▶ Exercises
1 - Please repeat the Life Moments case study word for word, from "With three languages, three" to "of repetitive updates.".
2 - In the Life Moments case study, how many storyboard variations did the campaign scale to?
3 - Write a continuation of the Life Moments case study, starting after its final sentence.

Life Moments by BlackRock was a multi-market digital campaign built around a suite of display assets tailored to different audiences, languages, and creative routes.

The ambition was to deliver highly localised messaging at scale, without losing the consistency expected of a global financial brand. From a design and production perspective, the project quickly became less about individual assets and more about building a system that could handle complexity efficiently.

Client
BlackRock

Deliverables
Campaign Guides
Production Masters

Design team
Alex Greaves
Bridge Fazio
Dave Batt

The Challenge

The campaign structure introduced a significant level of variation. Each display unit was made up of familiar components—imagery, messaging, calls-to-action, branding, and legal—but each of these shifted subtly depending on the audience or market.

Individually, these differences were manageable. Collectively, they created a system that was difficult to control.

With three languages, three audience groups, three creative routes and six formats, the campaign scaled to 162 storyboard variations. Managing this through traditional file setups would have meant maintaining a large volume of near-identical assets, where even minor amends could trigger hours of repetitive updates.

Compounding this was the nature of the creative itself. Many of the end frames were visually very similar, resulting in a high level of duplication across formats—inefficient to produce and risky to maintain.

My Role

I was brought in to bring structure to the system—reviewing the existing creative, identifying patterns, and defining a more scalable approach to production.

This wasn’t about redesigning the campaign, but about rethinking how it was built. The objective was to reduce duplication, improve consistency, and create a framework that the wider team could use with confidence as the campaign evolved.


Process

I began by auditing the existing assets, working back through previous iterations to understand how the campaign had been constructed. It was a process of deconstruction—breaking each unit down into its component parts and mapping where variations occurred.

▶ Data for review
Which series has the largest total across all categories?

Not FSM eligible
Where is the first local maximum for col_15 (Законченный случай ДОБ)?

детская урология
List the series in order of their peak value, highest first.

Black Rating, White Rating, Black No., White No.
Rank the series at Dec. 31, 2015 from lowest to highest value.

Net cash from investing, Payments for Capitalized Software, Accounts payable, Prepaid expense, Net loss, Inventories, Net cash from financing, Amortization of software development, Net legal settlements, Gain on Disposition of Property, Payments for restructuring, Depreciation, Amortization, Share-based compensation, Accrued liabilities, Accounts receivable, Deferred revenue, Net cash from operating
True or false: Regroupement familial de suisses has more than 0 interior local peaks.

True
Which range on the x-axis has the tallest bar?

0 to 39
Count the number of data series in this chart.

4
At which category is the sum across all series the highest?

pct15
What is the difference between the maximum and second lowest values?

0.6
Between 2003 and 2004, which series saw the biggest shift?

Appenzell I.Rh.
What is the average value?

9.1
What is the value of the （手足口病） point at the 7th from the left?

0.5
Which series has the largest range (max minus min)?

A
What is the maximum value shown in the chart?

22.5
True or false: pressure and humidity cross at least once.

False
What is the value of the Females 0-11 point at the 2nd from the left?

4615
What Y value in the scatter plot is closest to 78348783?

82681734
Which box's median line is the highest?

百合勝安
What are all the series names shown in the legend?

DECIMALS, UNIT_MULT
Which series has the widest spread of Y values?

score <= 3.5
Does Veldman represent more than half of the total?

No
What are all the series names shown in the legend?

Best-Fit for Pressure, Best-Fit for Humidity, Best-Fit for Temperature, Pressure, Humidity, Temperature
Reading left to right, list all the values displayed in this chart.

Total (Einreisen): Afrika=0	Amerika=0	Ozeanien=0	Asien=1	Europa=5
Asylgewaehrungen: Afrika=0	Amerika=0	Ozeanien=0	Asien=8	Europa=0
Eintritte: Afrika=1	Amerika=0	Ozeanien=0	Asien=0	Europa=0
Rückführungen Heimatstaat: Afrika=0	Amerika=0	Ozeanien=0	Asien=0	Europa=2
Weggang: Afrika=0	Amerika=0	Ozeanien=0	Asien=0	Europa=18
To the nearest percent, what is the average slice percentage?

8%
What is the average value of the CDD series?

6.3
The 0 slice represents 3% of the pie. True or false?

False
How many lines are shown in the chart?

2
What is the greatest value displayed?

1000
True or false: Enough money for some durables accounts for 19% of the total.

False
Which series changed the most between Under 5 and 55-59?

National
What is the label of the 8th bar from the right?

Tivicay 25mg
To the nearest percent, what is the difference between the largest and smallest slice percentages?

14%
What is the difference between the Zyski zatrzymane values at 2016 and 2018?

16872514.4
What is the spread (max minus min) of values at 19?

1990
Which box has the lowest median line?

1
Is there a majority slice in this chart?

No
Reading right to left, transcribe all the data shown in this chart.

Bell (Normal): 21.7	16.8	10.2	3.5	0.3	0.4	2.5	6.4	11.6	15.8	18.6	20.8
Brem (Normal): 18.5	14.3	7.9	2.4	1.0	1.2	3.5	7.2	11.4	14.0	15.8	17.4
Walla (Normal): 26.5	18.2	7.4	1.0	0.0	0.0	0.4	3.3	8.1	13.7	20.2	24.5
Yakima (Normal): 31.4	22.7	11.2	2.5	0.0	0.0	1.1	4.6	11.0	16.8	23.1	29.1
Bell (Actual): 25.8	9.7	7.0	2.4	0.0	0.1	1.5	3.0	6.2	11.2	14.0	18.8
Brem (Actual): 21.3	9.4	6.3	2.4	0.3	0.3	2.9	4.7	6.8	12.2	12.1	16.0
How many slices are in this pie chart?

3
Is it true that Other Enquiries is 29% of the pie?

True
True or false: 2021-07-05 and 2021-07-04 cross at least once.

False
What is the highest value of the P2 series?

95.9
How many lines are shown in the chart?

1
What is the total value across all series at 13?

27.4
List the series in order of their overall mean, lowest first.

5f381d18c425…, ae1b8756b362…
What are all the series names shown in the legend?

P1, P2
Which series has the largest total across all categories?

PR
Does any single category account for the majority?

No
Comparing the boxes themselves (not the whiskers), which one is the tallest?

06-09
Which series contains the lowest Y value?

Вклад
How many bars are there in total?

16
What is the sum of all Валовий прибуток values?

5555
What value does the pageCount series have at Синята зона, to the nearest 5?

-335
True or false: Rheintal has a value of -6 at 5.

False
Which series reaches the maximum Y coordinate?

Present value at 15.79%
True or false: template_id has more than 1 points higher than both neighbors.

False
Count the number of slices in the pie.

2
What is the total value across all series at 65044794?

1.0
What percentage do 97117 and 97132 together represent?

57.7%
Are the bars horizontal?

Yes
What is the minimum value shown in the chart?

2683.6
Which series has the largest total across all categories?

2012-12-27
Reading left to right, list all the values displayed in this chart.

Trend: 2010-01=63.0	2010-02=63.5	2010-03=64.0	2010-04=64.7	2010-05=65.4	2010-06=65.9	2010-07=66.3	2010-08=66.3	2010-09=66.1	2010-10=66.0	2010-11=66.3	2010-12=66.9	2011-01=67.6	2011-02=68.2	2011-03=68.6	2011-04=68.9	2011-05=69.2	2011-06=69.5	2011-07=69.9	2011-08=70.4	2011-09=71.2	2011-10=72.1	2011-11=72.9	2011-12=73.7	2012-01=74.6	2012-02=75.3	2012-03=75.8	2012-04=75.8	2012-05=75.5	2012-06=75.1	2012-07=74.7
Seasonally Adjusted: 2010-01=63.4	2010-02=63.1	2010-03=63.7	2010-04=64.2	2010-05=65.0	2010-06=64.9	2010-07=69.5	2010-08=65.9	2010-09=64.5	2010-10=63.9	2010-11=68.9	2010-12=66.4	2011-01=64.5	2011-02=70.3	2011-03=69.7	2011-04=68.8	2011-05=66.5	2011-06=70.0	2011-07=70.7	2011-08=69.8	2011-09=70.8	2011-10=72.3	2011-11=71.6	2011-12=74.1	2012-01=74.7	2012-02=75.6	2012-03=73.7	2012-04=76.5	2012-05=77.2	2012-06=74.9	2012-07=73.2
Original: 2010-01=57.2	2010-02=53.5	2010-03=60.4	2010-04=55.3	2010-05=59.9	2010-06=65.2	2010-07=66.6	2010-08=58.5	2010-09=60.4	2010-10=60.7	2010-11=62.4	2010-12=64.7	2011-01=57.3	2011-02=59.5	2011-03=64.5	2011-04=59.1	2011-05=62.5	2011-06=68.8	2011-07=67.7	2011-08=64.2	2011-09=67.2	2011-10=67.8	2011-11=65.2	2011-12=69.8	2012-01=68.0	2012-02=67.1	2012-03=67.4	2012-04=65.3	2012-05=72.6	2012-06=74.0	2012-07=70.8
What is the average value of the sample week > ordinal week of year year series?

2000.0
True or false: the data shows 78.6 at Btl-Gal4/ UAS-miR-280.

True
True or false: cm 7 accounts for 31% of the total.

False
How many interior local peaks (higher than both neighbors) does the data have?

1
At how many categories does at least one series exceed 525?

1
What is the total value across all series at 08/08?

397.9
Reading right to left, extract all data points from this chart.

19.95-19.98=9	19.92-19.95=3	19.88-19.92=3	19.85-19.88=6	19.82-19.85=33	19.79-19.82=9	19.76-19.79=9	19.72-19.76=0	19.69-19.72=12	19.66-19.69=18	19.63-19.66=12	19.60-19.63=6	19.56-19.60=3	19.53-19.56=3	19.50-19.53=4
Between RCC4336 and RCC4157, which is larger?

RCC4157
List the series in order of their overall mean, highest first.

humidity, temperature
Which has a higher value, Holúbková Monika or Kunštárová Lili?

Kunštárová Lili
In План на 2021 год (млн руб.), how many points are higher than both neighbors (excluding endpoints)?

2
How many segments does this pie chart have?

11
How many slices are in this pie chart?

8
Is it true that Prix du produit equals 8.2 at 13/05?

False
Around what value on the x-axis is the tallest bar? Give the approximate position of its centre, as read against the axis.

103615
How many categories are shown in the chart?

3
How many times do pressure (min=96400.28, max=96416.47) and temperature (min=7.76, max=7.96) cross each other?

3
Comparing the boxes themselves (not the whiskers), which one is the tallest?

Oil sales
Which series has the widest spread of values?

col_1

▶ Numbered answers
1 -
With three languages, three audience groups, three creative routes and six formats, the campaign scaled to 162 storyboard variations. Managing this through traditional file setups would have meant maintaining a large volume of near-identical assets, where even minor amends could trigger hours of repetitive updates.

2 - 162 storyboard variations.

3 -
What emerged was a clear pattern: while the content changed, the underlying structure did not.

From there, the focus shifted to systemisation. I defined a set of core components and established rules around how they should behave across formats and markets. The key was to allow for flexibility where it was needed, while introducing consistency where it wasn’t.

The biggest shift came through the introduction of a modular file structure using linked Smart Objects. Shared frames—particularly end frames—were built once and referenced across all storyboard files. This meant that a single update could cascade across every instance, removing the need for manual duplication.

The same approach was applied more broadly across the build, creating a setup that allowed designers to work both holistically at the campaign level and precisely at the individual frame level.


Results

The new approach significantly streamlined production. What had the potential to become an unwieldy and time-intensive process became far more controlled and efficient.

Updates that would previously have required multiple file edits could now be handled centrally. Consistency across all variations improved, while the overall workload was reduced.

More importantly, the project established a scalable framework for future iterations—turning a complex localisation challenge into a repeatable, manageable system aligned with the pace and demands of agency delivery.